La voiture de Gerald et Marianne Harcourt tombe à court d’essence alors que le jeune couple parcours l’Europe de l’Est pour son voyage de noce. Ils finissent par trouver refuge dans le seul hôtel d’un petit village perdu. Là, ils ont la surprise de découvrir qu’ils sont les seuls clients, et que les chambres n’ont pas été utilisées depuis longtemps. Rapidement, ils font la connaissance du Dr Ravna et de ses deux enfants, Sabena et Carl. Tous trois, qui vivent isolés dans le château qui surplombe le village, semblent posséder une forte ascendance sur les habitants. Après une soirée auprès de la famille, Gerald et Marianne sont invités à un bal qui doit se tenir d’ici à dans quelques jours. Sachant que l’essence dont ils ont besoin n’arrivera que le lendemain de cette soirée, les Harcourt acceptent avec plaisir. Mais le professeur Zimmer, qui vit en ermite dans les environs, ne cessent de les enjoindre de partir et de se méfier.
Kiss of the vampire est un jalon important dans la longue romance qui unit la Hammer à la figure du vampire. Il s’agit en effet du premier film qui s’écarte du personnage de Dracula, même si The Brides of Dracula (Les Maîtresses de Dracula dans la langue de Voltaire) ne convoque la figure du comte que par son titre (et utilise le personnage de Van Helsing, toujours campé par Peter Cushing). Le film de Don Sharp se place également à une époque plus moderne que d’habitude (qu’on peut situer vers 1910), même si cette dernière transparaît uniquement dans le véhicule avec lequel le couple fait son apparition. Le reste du récit, qui se place une fois de plus dans une Europe de l’Est fictive, ne dépareille pas des habitudes prise par le studio avec Horror of Dracula et Brides of Dracula.

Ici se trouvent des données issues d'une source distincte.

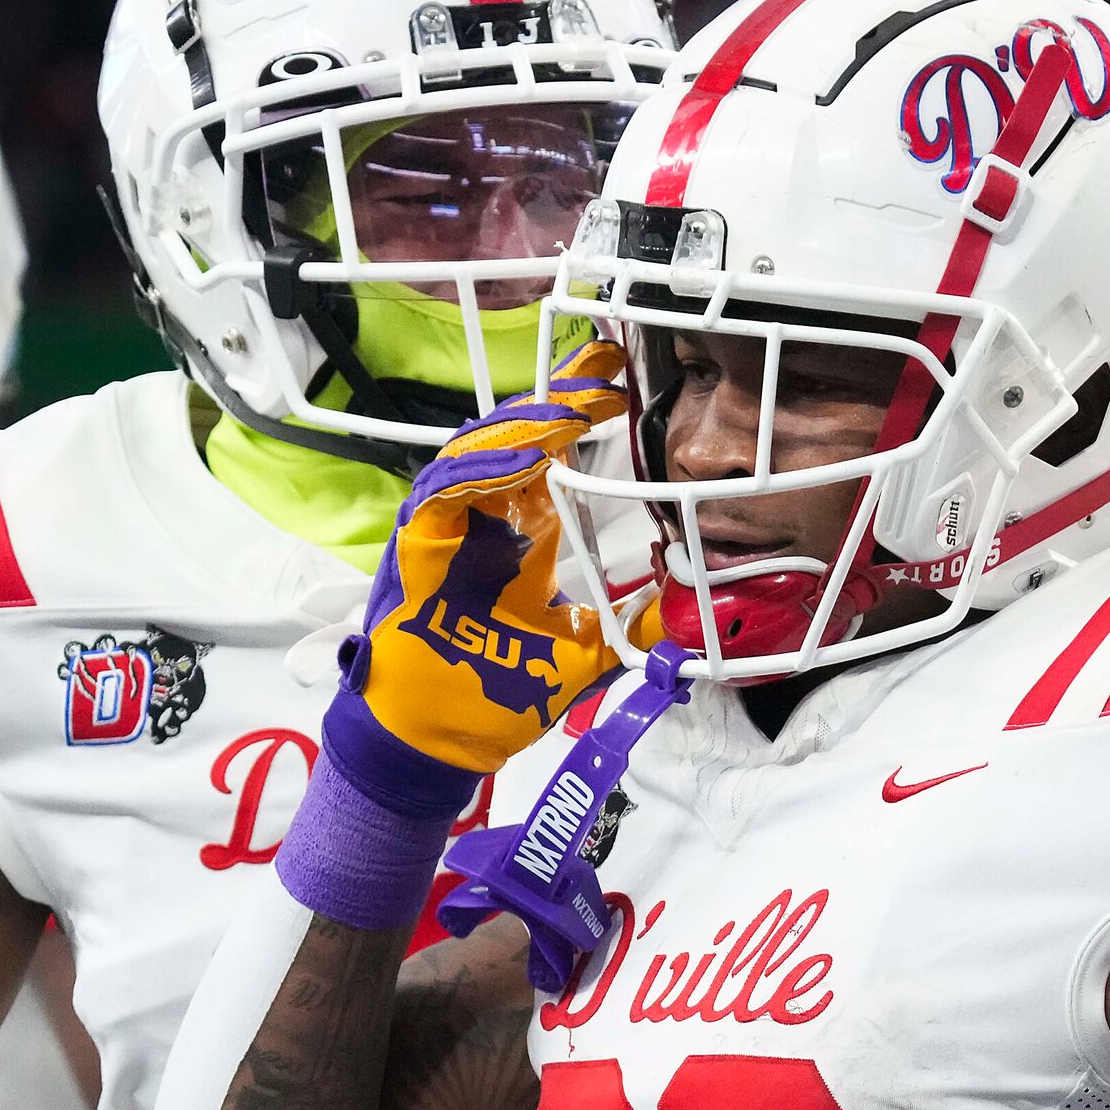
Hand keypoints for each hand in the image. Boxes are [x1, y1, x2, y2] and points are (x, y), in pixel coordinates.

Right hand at [343, 340, 629, 775]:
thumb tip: (692, 615)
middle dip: (558, 396)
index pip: (551, 456)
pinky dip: (482, 468)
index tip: (621, 378)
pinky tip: (524, 455)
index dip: (578, 412)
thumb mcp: (583, 655)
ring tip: (574, 406)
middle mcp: (484, 520)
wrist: (436, 744)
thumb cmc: (494, 696)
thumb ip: (633, 630)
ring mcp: (448, 530)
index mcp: (520, 535)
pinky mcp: (417, 546)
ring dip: (525, 425)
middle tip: (604, 366)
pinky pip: (445, 491)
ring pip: (477, 450)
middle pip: (515, 436)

Le film se démarque des deux précédents autant par son réalisateur, Don Sharp, dont c’est le premier film fantastique, que par son approche du vampirisme. Ici, les vampires sont présentés comme des décadents qui ont voués leur âme au mal (on pense à une secte et à son gourou, quand Ravna et ses ouailles sont parés de toges blanches), et n’aspirent qu’à dévoyer les innocents. Le recours à la magie noire est également une grande nouveauté du film : a priori ces éléments étaient prévus pour The Brides of Dracula, mais Cushing aurait rejeté ce recours, peu crédible entre les mains de Van Helsing. Pour autant, la trame possède en son sein de nombreux éléments renvoyant au roman de Stoker : le personnage du chasseur de vampire, l’opposition entre rationnel et surnaturel (le héros croit en Dieu mais pas en la manifestation tangible du mal), etc.
Notons également que le film se divise en deux parties distincte : l’un constituée de la rencontre entre le couple Harcourt, les quelques habitants du village, puis la famille Ravna, l’autre constitué du bal organisé par les Ravna, et ce qui en découle. Ce bal est à n’en pas douter l’une des principales influences de Polanski pour son Fearless Vampire Killers (le bien connu Bal des Vampires), tant l’esthétique et certains ressorts scénaristiques (les personnages sont masqués) sont les mêmes.
En ce qui concerne les vampires, on est en présence d’une approche assez classique. Ils craignent la pleine lumière du soleil (mais peuvent se déplacer la journée en prenant leurs précautions). Leur morsure leur permet d’influencer leurs victimes, et de les faire agir à leur guise, avant que la transformation finale n’opère. Ils sont doués d’une force surhumaine, mais peuvent être tués si on leur enfonce un objet en plein cœur (ce qu’on voit dès les premières images du film). Pour en finir avec Ravna et sa clique, Gerald Harcourt et le Professeur Evans auront recours à la magie noire, qui fera déferler des nuées de chauve-souris sur les vampires, lesquelles s’abreuveront du sang de ces derniers. La croix est également présente comme un moyen de repousser les vampires.
Un bon cru de la Hammer, et un des premiers films à essayer de s’affranchir du personnage de Dracula. Mais aussi un film dont l’influence sur l’histoire du vampire au cinéma est notable, ne serait-ce que pour insufflé l’idée du Bal à Roman Polanski. Elephant Films a récemment réédité en Bluray et DVD le film, qui propose en supplément deux présentations de Nicolas Stanzick, qu’on ne présente plus. L’une détaille l’historique du studio anglais, l’autre se consacre au film. Nul besoin de dire que ces suppléments justifient à eux seuls l’achat de cette édition. Sachant que cette dernière s’enrichit d’un livret de 20 pages et d’une très réussie jaquette réversible.